* TO DO: Begin at the line below that has "Gold™ HDDs solves" and stop after the line that has "WD Gold™ offers". Please restate only those lines, word for word.

——————

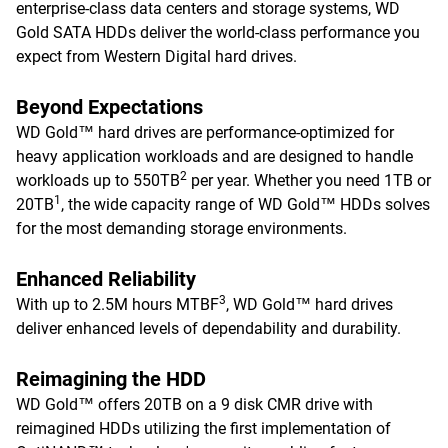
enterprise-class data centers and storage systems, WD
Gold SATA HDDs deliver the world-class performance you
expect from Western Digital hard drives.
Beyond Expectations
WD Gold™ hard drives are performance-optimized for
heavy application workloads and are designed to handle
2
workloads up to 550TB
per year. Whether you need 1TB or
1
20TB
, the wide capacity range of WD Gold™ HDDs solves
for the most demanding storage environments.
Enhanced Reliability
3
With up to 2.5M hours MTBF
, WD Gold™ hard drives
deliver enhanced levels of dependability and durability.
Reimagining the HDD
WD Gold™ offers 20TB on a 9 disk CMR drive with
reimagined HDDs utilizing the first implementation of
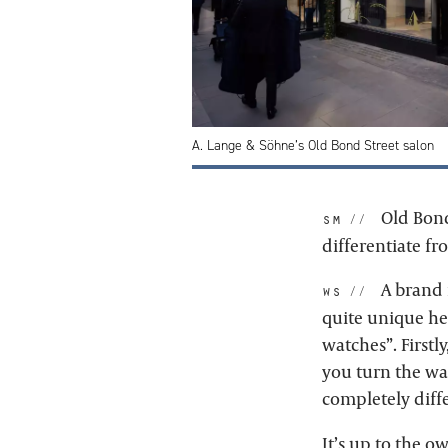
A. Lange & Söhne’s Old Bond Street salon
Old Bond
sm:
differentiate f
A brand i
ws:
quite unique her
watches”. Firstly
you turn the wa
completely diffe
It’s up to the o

——————

* RESULT:
, the wide capacity range of WD Gold™ HDDs solves
for the most demanding storage environments.
Enhanced Reliability
3
With up to 2.5M hours MTBF
, WD Gold™ hard drives
deliver enhanced levels of dependability and durability.
Reimagining the HDD
WD Gold™ offers 20TB on a 9 disk CMR drive with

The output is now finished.